PHOENIX -- The trophy presentation was a requisite affair, except maybe for the location. The Minnesota Lynx poured into an empty practice gym at the US Airways Center, hooting, hollering and hugging after they clinched the WNBA's Western Conference title with a 103-86 win over the Phoenix Mercury.
No accepting trophies on the opponent's home floor, you know.
The players grabbed their T-shirts and hats and headed to the podium that held the trophy, which they earned with a convincing, dominant performance against one of the league's most experienced teams when it comes to winning big games.
Experience. On paper, it was supposed to be the edge that belonged to the Mercury, with their two titles and yearly trips to the playoffs.
Minnesota hadn't been to the playoffs since 2004 and had never won a playoff series. A 27-7 regular season was impressive, but this was the postseason and the Lynx might not have what it takes to finish the job.
But the "experience" argument -- even perpetuated by this writer in making the dreaded preseries prediction -- turned out to be just plain wrong.
Taj McWilliams-Franklin has been in this league 12 years. The 40-year-old post, the league's oldest player, won a title in Detroit in 2008.
Lindsay Whalen played in Finals series in Connecticut in 2004 and 2005.
Rebekkah Brunson won a title in Sacramento in 2005.
Maya Moore won three NCAA titles in Connecticut.
How much more experience did we all want from this veteran, collected group of players, who merely managed to continue what they have done all season?

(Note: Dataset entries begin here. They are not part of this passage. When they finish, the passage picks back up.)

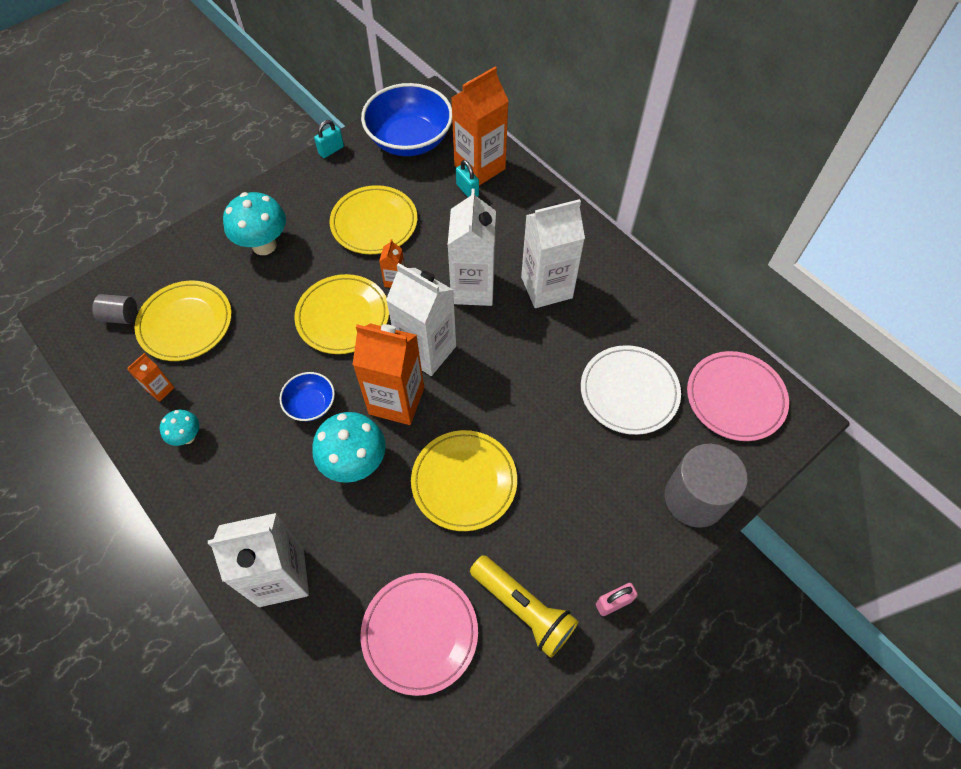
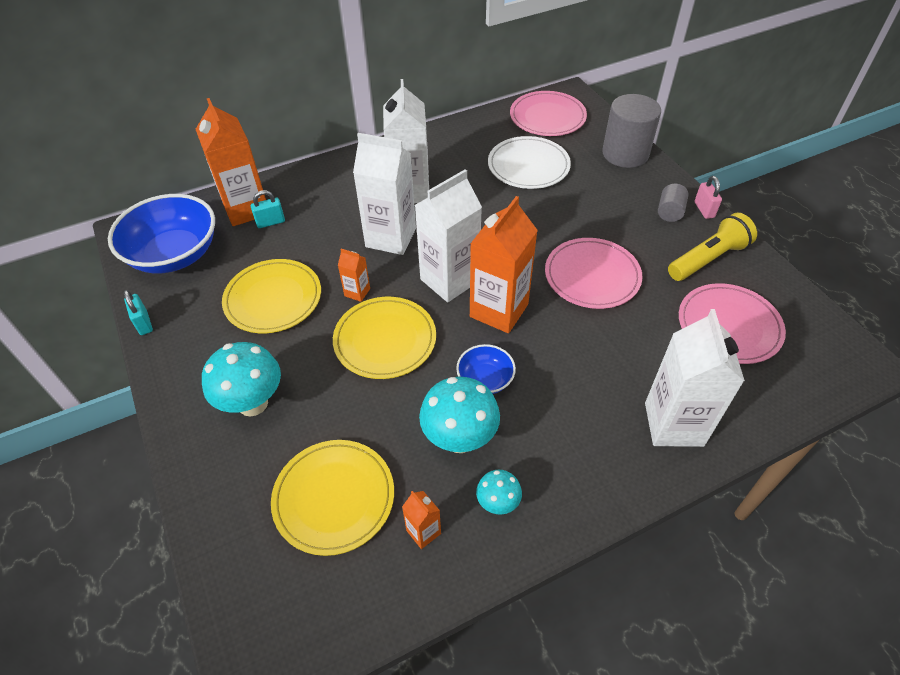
camera: 75 degrees left, 10 degrees down
(121, 316) = (291, 580): grey cylinder -> grey cylinder (669, 212)
(355, 463) = (560, 351): turquoise mushroom -> turquoise mushroom (459, 439)
(464, 481) = (592, 276): yellow plate -> pink plate

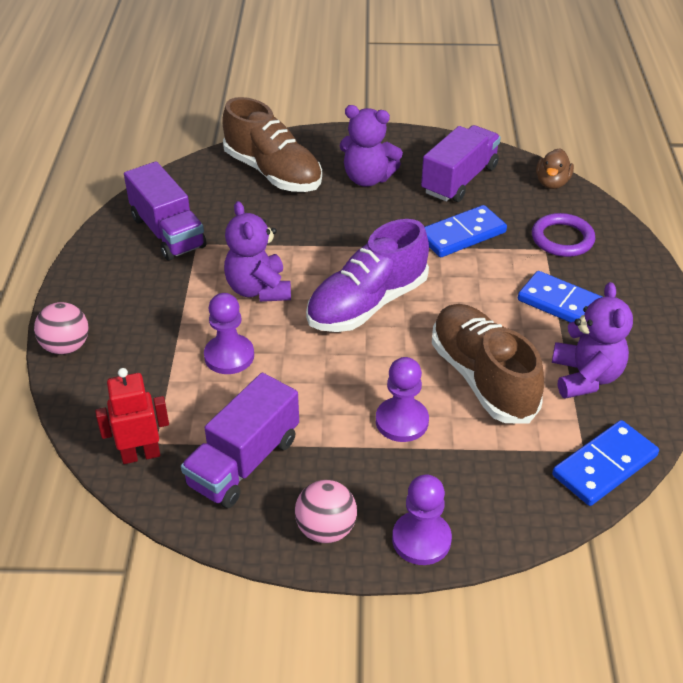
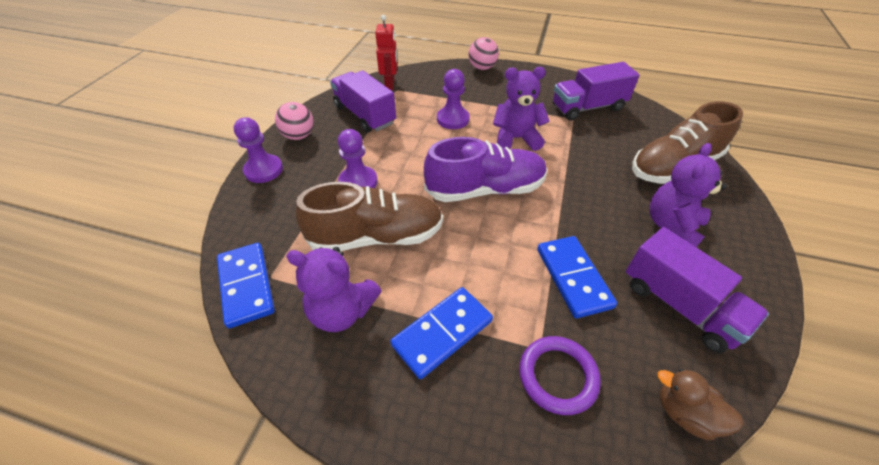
camera: 105 degrees right, 5 degrees up
(367, 304) = (485, 189): purple shoe -> purple shoe turned 105 degrees clockwise

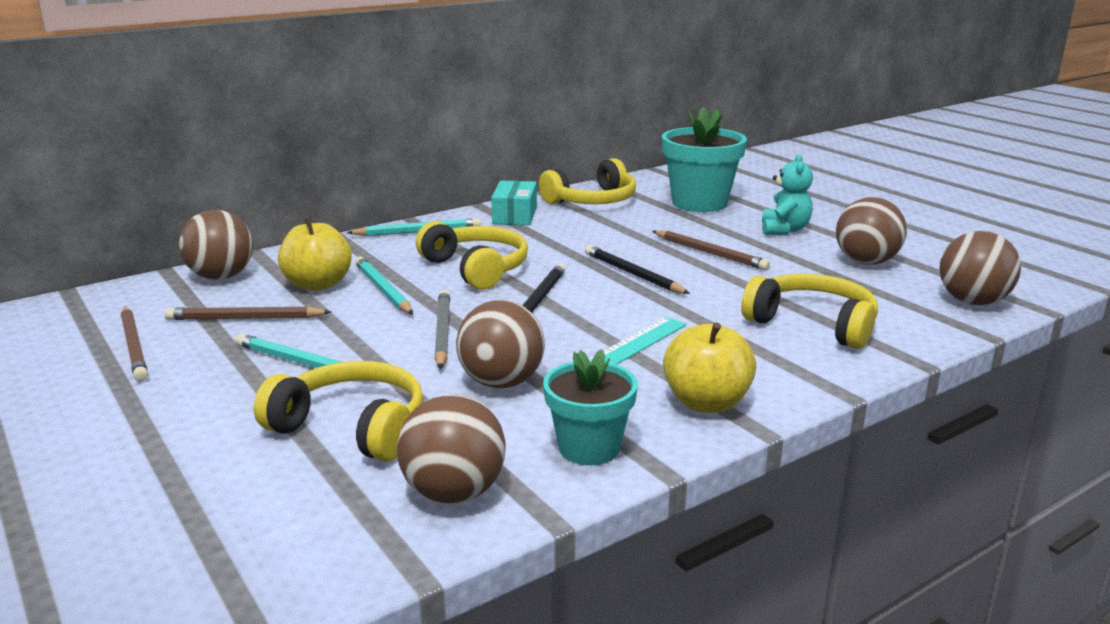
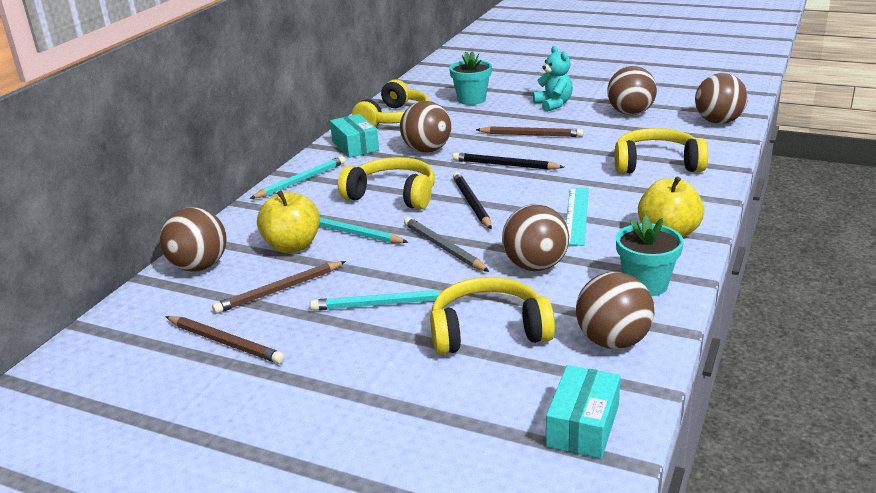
camera: 30 degrees left, 5 degrees up
(278, 566) = (583, 426): none -> turquoise box
(576, 237) = (427, 150): none -> brown ball
(699, 203) = (471, 99): turquoise flower pot -> turquoise flower pot, size x0.64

Turned out that the team dancing around the glass engraved trophy, chanting "Los Lynx" and stomping their feet, was the team that was supposed to be here all along.
"We've got leaders and they were prepared at every moment," Lynx coach Cheryl Reeve said. "They mentally were in the right place. I mean, Taj, there aren't too many things she hasn't seen. She's such a voice for us. Lindsay has been in the Finals before, Brunson has. We have experience. And we knew exactly what [the Mercury] were going to do when, in terms of making a run. And we were able to withstand it."
McWiliams-Franklin said she felt like the Lynx weren't getting the respect they deserved after their stellar regular season. That they were being dismissed.
"It's been challenging," McWilliams-Franklin said. "This team just has an incredible amount of courage. If you listen to anybody talking about it, everybody's talking about other people. It's never been about the Minnesota Lynx. The best record in the league and we still weren't getting anything from anybody.
"For us, this is what we do. We just do what we do."
It was indeed another "typical" Minnesota performance. Balanced and impressive.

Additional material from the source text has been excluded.